SIGAR’s reports and its data are useful tools for researchers and international aid workers, said Erica Gaston, a human rights lawyer with the Global Public Policy Institute in Berlin. The Pentagon’s decision to take over the child sex abuse investigation raises concerns, she said, because it is often less transparent than other agencies.
SIGAR’s report was completed and submitted to the Pentagon for review in February, five months before the Defense Department concluded its work. Yet the Defense Department’s report quickly passed through its review process and was published as SIGAR’s report has languished since July.

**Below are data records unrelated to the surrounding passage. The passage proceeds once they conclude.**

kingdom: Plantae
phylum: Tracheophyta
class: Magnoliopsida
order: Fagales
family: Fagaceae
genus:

“It doesn’t seem [the Pentagon] is treating this with the urgency they should,” Leahy said. “It has already taken too long.”
The turf battle highlights long-standing tension between the Pentagon and SIGAR. Sopko, championed in some circles as a relentless advocate for transparency, has been criticised by some defence officials for his methods and an institutional impulse to publicise his agency’s findings, such as the alleged failure of an expensive, questionable program to boost the Afghan economy by importing cashmere-producing goats.
The two agencies exhibit stark differences in their approach to fact-finding and their desire to reveal wrongdoings, said Nick Schwellenbach of the Project on Government Oversight, a nonprofit organisation.
SIGAR reports are written plainly with straightforward, easy-to-follow summaries, he said, adding that by contrast, the Defense Department’s reports can be excessively bureaucratic and a challenge to decipher.